RIO EM FLOR DE JANEIRO

Carlos Drummond de Andrade

 

A gente passa, a gente olha, a gente pára

e se extasia.

Que aconteceu com esta cidade

da noite para o dia?

O Rio de Janeiro virou flor

nas praças, nos jardins dos edifícios,

no Parque do Flamengo nem se fala:

é flor é flor é flor,

uma soberba flor por sobre todas,

e a ela rendo meu tributo apaixonado.

 

Pergunto o nome, ninguém sabe. Quem responde

é Baby Vignoli, é Léa Távora.

(Homem nenhum sabe nomes vegetais,

porém mulher se liga à natureza

em raízes, semente, fruto e ninho.)

 

Iúca! Iúca, meu amor deste verão

que melhor se chamara primavera.

Yucca gloriosa, mexicana

dádiva aos canteiros cariocas.

Em toda parte a vejo. Em Botafogo,

Tijuca, Centro, Ipanema, Paquetá,

a ostentar panículas de pérola,

eretos lampadários, urnas santas,

de majestade simples. Tão rainha,

deixa-se florir no alto, coroando

folhas pontiagudas e pungentes.

A gente olha, a gente estaca

e logo uma porção de nomes populares

brota da ignorância de nós todos.

Essa gorda baiana me sorri:

– Círio de Nossa Senhora… (ou de Iemanjá?)

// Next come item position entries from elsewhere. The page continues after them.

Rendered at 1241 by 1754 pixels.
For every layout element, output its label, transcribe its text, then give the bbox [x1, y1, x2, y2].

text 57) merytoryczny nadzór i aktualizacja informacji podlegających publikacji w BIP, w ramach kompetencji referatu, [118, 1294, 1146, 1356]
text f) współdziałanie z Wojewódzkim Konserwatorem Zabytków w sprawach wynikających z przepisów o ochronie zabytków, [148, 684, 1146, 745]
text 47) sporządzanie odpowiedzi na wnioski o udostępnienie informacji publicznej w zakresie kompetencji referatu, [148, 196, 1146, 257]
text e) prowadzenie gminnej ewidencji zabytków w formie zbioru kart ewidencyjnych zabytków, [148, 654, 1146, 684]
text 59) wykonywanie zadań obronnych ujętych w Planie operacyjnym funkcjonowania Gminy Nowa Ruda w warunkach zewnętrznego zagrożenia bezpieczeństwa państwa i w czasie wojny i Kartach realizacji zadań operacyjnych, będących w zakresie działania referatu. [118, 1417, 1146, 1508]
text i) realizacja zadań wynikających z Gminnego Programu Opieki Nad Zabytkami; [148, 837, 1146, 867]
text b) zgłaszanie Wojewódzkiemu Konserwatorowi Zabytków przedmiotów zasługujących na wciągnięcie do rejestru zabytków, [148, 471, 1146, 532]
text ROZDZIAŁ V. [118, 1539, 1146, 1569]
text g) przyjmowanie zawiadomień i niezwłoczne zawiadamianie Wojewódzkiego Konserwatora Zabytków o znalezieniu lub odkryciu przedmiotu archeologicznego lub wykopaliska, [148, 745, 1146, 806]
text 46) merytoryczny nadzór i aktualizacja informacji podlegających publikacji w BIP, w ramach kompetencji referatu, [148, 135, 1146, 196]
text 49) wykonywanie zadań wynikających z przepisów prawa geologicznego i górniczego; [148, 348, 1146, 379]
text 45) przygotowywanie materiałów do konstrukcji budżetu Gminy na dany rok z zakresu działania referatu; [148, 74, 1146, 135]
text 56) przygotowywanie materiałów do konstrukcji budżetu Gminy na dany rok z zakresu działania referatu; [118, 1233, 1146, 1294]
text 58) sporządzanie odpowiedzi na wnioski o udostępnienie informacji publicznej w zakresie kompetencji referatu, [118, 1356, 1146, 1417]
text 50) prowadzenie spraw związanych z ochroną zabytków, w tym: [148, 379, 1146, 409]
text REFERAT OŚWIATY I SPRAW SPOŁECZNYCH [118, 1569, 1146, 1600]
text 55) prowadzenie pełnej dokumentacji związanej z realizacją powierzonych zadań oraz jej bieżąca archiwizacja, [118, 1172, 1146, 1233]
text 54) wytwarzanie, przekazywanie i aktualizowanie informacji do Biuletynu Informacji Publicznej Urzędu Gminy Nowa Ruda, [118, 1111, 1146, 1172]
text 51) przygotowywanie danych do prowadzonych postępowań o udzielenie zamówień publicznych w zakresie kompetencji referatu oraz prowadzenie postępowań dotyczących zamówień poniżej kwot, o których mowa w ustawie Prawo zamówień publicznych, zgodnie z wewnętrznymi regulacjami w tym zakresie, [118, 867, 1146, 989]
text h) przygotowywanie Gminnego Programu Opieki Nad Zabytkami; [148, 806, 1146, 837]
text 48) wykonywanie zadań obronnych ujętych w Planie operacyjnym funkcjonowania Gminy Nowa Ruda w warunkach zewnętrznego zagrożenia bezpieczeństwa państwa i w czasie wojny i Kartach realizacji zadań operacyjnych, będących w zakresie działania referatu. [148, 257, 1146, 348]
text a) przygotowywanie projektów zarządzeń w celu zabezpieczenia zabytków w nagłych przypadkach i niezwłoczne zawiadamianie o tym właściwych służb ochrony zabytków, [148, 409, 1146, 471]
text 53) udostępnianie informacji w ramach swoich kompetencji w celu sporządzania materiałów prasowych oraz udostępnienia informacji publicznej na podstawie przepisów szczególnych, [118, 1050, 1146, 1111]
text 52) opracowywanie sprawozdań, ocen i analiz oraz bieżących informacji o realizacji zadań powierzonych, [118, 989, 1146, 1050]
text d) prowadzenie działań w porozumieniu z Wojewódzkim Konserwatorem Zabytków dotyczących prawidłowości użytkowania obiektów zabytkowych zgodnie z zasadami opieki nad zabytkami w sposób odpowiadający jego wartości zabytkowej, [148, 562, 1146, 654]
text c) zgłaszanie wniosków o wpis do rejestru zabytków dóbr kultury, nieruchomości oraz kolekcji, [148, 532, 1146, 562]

– Vela de pureza, outra acrescenta.

– Lanceta é que se chama. – Não, baioneta.

– Baioneta espanhola, não sabia?

E a flor, que era anônima em sua glória,

toda se entreflora de etiquetas.

 

Deixemo-la reinar. Sua presença

é mel e pão de sonho para os olhos.

Não esqueçamos, gente, os flamboyants

que em toda sua pompa se engalanam

aqui, ali, no Rio flóreo.

Nem a dourada acácia,

nem a mimosa nívea ou rósea espirradeira,

esse adágio lilás do manacá,

esse luxo do ipê que nem-te-conto,

mais a vermelha aparição

dos brincos-de-princesa nos jardins

onde a banida cor volta a imperar.

 

Isto é janeiro e é Rio de Janeiro

janeiramente flor por todo lado.

Você já viu? Você já reparou?

Andou mais devagar para curtir

essa inefável fonte de prazer:

a forma organizada

rigorosa

esculpintura da natureza em festa, puro agrado

da Terra para os homens e mulheres

que faz do mundo obra de arte

total universal, para quem sabe

(e é tão simples)

ver?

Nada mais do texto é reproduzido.